• **Enunciado 1**
En el texto sobre la democracia, ¿quiénes quedaban excluidos de las asambleas de los ciudadanos atenienses?

La idea que sustenta el concepto de democracia, como todos sabemos, consiste en que el poder político debe basarse en el pueblo demos y cratos, del griego, pueblo y poder porque lo contrario viene a ser el autocratos el poder del individuo, del dictador, sea este un monarca – cuya legitimidad es hereditaria y se supone basada en la voluntad divina – o bien alguien que se hace del poder por medio de golpes de Estado, revolución, rebelión o cualquier otro medio, usualmente violento. Además, el poder colectivo de todo orden democrático es mejor que el poder de un individuo o del de grupos de individuos sean estos las más destacados y mejores (aristos la aristocracia) o de los peores (oligos: la oligarquía). Evidentemente, todo sistema de gobierno afirma que su objetivo es el establecimiento de un orden social que permita la satisfacción de las necesidades básicas – alimentación, salud, vivienda, seguridad, educación – para beneficio de todos, es decir, para lograr el bien común. Pero ese es el origen del término, no necesariamente del hecho que la manera como los diferentes pueblos del mundo se han gobernado deba coincidir con la fórmula particular que los ciudadanos atenienses, por ejemplo, encontraron, en siglos anteriores a la era cristiana para gobernar su ciudad, porque Atenas fue una ciudad-estado, razón por la cual los ciudadanos no eran muy numerosos, algo que facilitaba reunirse en asambleas para tomar decisiones (los esclavos estaban excluidos) y ese fue el caso también de Roma hasta que su transformación en Imperio hizo desaparecer a la república, algo que – todas proporciones guardadas – podría estarle ocurriendo en la actualidad a la república imperial norteamericana.

• **Datos de origen**

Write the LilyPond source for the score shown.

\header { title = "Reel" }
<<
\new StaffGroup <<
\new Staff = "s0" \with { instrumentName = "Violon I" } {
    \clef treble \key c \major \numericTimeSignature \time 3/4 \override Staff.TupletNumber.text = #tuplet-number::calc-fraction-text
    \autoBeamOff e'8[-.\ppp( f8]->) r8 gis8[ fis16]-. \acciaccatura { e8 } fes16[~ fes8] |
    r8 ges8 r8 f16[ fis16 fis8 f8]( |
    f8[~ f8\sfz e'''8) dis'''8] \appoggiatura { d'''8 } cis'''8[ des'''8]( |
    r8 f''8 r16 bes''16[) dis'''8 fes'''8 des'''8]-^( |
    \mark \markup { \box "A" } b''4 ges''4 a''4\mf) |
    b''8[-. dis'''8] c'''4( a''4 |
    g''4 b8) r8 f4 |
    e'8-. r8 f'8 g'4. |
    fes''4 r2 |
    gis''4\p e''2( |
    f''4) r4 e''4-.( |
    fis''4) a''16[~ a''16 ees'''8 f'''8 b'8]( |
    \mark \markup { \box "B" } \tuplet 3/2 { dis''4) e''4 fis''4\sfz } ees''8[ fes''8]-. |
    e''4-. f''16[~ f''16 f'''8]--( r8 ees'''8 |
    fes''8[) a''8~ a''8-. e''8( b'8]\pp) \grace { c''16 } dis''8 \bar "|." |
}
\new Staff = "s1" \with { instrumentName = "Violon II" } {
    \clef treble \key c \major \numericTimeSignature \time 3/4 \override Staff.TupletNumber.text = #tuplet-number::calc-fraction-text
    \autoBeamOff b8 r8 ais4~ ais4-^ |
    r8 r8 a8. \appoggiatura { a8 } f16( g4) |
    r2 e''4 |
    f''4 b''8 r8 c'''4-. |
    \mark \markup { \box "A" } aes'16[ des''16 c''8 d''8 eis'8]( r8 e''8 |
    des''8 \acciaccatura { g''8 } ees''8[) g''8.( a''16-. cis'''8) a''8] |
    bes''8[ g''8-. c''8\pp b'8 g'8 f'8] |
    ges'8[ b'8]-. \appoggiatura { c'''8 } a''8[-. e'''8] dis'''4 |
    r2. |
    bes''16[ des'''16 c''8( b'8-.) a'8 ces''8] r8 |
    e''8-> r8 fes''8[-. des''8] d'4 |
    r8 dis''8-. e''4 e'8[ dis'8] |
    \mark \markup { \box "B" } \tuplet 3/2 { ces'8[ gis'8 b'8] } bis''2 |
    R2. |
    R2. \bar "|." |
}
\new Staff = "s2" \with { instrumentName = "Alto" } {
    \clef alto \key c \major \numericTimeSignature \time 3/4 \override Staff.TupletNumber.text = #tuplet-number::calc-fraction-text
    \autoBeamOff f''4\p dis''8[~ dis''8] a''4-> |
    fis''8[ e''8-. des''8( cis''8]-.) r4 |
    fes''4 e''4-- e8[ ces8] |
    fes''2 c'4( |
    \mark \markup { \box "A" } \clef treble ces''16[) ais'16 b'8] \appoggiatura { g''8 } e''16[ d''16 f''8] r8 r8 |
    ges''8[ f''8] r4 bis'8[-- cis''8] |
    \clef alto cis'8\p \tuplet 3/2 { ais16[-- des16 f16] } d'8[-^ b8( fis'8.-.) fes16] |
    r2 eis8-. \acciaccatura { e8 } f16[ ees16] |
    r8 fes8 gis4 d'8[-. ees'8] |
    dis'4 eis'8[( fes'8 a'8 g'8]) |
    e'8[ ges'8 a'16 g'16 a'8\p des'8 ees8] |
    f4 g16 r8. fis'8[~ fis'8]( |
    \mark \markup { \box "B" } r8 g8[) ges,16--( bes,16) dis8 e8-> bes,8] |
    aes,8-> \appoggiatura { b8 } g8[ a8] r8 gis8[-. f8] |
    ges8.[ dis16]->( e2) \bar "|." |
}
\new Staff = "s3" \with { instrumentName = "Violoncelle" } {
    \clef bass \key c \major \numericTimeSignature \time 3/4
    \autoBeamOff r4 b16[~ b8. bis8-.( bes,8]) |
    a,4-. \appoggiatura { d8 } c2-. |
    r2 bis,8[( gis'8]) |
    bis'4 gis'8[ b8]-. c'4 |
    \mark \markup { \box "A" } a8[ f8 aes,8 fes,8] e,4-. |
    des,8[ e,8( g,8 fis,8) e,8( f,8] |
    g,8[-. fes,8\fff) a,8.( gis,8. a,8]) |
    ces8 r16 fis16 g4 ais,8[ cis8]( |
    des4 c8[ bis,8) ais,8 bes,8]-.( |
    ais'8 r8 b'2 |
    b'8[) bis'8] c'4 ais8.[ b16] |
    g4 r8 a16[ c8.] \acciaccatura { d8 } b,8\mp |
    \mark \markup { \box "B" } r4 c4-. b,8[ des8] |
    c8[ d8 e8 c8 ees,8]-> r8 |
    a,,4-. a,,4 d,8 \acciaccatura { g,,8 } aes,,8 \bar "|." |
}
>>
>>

• **Enunciado 2**
Por favor, localiza en los registros todas las líneas que contienen la palabra "appoggiatura" y cópialas. Ten en cuenta las mayúsculas y minúsculas.

• **Respuesta completa 1**
Los esclavos.

• **Respuesta completa 2**
    f8[~ f8\sfz e'''8) dis'''8] \appoggiatura { d'''8 } cis'''8[ des'''8]( |
    r8 r8 a8. \appoggiatura { a8 } f16( g4) |
    ges'8[ b'8]-. \appoggiatura { c'''8 } a''8[-. e'''8] dis'''4 |
    \mark \markup { \box "A" } \clef treble ces''16[) ais'16 b'8] \appoggiatura { g''8 } e''16[ d''16 f''8] r8 r8 |
    aes,8-> \appoggiatura { b8 } g8[ a8] r8 gis8[-. f8] |
    a,4-. \appoggiatura { d8 } c2-. |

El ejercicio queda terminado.